LOS ANGELES: For most Oscar nominees, the weeks before the Feb. 22 ceremony are a whirlpool of stress.
But Laura Poitras, up for best documentary for “Citizenfour,” insists it is like going for a healthy walk — compared to what she went through to get here.
When former National Security Agency (NSA) consultant Edward Snowden, who revealed the massive scope of US intelligence surveillance, contacted the filmmaker, she found her life turned into a spy novel.
The most risky time was when she went to meet him in Hong Kong, with journalist Glenn Greenwald, the second person contacted by Snowden.
“I took some extreme precautions,” she said, adding that she had a separate computer which she only consulted from public places.
“I didn’t carry a cell phone for a year after I started reporting because I didn’t want it to start broadcasting my location,” she told AFP in an interview in Los Angeles.
It was this period that is recounted in “Citizenfour,” a title which refers to the pseudonym Snowden used when he contacted her.
Poitras has already won a series of prizes for “Citizenfour,” including a Bafta for best documentary. An Oscar, though, would “get more attention around this issue, surveillance,” she said.

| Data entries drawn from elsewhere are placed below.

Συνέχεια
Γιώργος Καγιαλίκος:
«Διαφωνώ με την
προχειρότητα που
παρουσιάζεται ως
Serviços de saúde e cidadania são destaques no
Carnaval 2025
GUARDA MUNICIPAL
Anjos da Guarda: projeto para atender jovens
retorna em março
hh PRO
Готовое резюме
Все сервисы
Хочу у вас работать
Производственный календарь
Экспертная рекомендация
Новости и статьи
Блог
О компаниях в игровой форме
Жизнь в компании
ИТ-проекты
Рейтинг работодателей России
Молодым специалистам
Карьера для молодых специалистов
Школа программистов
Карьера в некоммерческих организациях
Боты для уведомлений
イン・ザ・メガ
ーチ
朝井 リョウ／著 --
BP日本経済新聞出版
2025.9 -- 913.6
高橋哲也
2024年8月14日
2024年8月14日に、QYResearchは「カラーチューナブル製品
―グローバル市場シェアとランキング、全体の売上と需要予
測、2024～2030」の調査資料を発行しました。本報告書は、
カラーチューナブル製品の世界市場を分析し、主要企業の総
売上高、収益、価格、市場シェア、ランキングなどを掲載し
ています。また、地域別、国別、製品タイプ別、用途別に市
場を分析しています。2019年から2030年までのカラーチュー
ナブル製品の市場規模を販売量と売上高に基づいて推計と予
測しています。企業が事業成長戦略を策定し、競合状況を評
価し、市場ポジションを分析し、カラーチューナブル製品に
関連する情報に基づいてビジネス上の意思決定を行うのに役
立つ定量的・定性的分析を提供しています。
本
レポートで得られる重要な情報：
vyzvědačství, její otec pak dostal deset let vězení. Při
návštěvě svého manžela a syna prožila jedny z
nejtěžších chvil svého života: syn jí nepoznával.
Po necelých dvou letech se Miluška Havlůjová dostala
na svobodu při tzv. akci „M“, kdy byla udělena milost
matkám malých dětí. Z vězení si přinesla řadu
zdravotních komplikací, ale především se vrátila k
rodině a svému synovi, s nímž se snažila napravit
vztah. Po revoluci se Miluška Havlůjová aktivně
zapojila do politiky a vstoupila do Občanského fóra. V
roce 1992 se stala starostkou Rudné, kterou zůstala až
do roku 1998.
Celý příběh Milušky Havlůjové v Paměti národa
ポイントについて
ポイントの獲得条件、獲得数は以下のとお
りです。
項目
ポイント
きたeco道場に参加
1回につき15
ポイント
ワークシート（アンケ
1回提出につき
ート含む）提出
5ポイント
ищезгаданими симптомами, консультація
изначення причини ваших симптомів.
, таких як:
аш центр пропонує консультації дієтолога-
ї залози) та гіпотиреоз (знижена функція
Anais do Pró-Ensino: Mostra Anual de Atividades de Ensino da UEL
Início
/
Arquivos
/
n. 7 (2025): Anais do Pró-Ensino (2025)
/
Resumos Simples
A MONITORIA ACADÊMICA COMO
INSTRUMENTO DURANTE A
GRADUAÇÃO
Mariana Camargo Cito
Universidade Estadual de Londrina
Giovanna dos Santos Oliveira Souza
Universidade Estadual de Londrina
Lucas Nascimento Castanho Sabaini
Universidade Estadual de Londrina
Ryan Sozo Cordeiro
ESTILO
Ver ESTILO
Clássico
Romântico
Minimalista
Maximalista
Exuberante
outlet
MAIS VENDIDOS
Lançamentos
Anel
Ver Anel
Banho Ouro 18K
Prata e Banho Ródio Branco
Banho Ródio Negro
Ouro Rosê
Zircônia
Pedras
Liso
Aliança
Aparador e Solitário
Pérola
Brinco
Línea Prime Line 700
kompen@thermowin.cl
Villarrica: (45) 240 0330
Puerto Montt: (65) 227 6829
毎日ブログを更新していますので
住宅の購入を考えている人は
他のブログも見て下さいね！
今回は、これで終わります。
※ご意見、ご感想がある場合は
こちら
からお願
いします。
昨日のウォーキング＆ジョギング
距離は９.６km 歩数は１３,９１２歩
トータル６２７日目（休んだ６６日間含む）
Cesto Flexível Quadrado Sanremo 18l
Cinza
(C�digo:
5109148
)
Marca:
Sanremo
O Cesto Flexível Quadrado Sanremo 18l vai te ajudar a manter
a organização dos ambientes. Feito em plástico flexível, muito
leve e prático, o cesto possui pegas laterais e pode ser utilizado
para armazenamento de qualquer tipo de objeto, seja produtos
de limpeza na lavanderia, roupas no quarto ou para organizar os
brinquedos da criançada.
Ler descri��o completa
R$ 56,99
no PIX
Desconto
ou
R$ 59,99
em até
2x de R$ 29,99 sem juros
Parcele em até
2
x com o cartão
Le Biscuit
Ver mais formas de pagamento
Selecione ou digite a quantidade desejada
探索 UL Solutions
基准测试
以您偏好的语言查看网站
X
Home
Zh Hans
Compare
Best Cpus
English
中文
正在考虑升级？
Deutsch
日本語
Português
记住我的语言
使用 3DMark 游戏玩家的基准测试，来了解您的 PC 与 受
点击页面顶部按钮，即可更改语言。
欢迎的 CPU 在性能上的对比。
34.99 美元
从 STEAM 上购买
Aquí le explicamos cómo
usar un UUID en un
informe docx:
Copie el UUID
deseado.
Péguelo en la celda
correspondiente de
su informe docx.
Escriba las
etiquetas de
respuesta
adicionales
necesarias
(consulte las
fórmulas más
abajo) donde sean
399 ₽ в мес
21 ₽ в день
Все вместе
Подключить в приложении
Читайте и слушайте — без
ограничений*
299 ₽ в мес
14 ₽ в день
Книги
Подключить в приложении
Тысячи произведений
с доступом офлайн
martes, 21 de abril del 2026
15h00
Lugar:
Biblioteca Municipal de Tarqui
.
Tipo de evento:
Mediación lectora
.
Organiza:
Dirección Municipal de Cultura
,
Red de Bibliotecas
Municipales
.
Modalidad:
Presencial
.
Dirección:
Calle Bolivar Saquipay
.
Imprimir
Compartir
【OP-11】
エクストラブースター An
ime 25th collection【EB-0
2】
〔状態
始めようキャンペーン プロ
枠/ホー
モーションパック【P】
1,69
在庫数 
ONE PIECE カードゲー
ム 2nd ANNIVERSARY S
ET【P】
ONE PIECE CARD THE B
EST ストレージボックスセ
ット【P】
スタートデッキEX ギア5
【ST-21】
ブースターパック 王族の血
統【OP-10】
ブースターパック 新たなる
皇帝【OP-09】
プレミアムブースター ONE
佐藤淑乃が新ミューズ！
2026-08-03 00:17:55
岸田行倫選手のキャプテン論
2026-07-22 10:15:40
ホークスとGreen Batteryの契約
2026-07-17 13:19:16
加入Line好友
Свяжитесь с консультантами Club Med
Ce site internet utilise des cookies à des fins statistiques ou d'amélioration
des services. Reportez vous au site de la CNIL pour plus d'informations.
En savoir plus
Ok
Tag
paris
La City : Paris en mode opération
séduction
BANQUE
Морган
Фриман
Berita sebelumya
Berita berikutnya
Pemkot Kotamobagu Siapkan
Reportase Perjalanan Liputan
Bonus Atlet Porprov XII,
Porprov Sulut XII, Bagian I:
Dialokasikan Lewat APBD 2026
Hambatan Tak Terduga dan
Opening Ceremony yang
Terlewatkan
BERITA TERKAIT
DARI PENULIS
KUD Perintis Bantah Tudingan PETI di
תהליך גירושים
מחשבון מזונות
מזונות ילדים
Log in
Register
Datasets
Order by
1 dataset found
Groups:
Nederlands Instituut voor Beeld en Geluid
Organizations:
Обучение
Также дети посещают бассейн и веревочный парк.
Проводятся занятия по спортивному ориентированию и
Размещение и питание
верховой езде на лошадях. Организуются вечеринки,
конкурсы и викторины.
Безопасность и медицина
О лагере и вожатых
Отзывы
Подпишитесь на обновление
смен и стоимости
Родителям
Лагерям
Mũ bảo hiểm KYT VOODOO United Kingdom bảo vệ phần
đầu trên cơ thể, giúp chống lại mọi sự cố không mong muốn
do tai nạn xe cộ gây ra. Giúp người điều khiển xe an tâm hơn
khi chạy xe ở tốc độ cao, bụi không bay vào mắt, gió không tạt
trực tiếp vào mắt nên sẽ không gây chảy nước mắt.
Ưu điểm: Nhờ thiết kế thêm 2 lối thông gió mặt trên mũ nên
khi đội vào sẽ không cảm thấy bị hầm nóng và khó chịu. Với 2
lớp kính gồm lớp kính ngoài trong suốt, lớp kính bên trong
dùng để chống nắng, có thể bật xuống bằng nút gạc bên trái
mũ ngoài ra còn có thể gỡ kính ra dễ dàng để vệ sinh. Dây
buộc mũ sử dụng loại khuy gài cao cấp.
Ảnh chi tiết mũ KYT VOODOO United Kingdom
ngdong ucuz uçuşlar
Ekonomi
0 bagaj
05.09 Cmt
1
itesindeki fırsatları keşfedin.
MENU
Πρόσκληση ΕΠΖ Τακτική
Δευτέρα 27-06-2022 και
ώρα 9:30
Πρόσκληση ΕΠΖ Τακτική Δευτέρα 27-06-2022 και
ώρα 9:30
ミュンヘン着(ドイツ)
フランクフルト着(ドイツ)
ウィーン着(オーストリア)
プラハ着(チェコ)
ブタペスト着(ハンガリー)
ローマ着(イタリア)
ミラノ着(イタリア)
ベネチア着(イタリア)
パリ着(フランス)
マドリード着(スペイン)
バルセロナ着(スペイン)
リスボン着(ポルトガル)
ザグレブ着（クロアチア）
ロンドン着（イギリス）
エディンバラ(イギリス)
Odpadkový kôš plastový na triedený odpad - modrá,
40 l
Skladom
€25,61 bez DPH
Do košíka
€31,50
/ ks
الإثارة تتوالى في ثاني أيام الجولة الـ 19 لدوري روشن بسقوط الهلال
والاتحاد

She believes that Snowden’s revelations, which won Pulitzer prizes for the Guardian and Washington Post journalists who reported them, helped to boost “awareness of what the government is doing to collect information... and the risk they are posing.
“People are using more encryption. Google is using more encryption of their servers. People are probably more careful with their information,” she said.
Above all, the revelations have underlined that “intelligence agencies become out of control and are expanding at a faster pace than laws that regulate them,” she said.
It notably shows Snowden explaining the so-called Prism US spy system, which monitors NSA data and communications, to Poitras, Greenwald and Guardian journalist Ewen MacAskill.
Snowden remains wanted by the United States, and lives in Moscow.